→ **Assignment**: Only one stretch of the data below should be repeated: the lines from the line containing "hfov_deg: 84.0" through the line containing "focal_mm: 20", inclusive, exactly as they are.

→ **Supplied material**:

┄┄┄┄┄┄┄┄┄┄┄┄┄┄┄┄┄┄┄┄

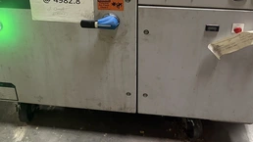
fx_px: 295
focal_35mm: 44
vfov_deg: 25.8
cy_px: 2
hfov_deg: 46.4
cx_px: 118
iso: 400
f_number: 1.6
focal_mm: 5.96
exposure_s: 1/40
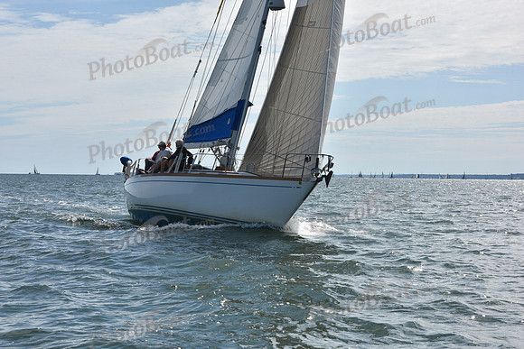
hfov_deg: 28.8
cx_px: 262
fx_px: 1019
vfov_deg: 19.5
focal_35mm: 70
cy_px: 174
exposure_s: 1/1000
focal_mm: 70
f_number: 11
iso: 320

┄┄┄┄┄┄┄┄┄┄┄┄┄┄┄┄┄┄┄┄

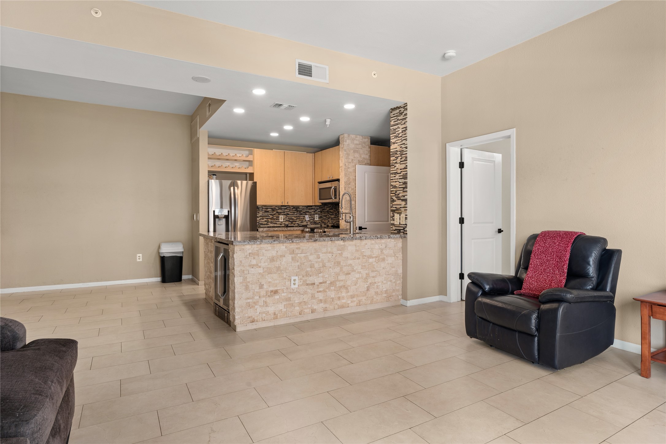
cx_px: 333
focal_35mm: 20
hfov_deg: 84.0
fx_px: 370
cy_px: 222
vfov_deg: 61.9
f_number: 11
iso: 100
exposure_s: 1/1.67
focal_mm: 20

┄┄┄┄┄┄┄┄┄┄┄┄┄┄┄┄┄┄┄┄

→ **Task output**:
hfov_deg: 84.0
fx_px: 370
cy_px: 222
vfov_deg: 61.9
f_number: 11
iso: 100
exposure_s: 1/1.67
focal_mm: 20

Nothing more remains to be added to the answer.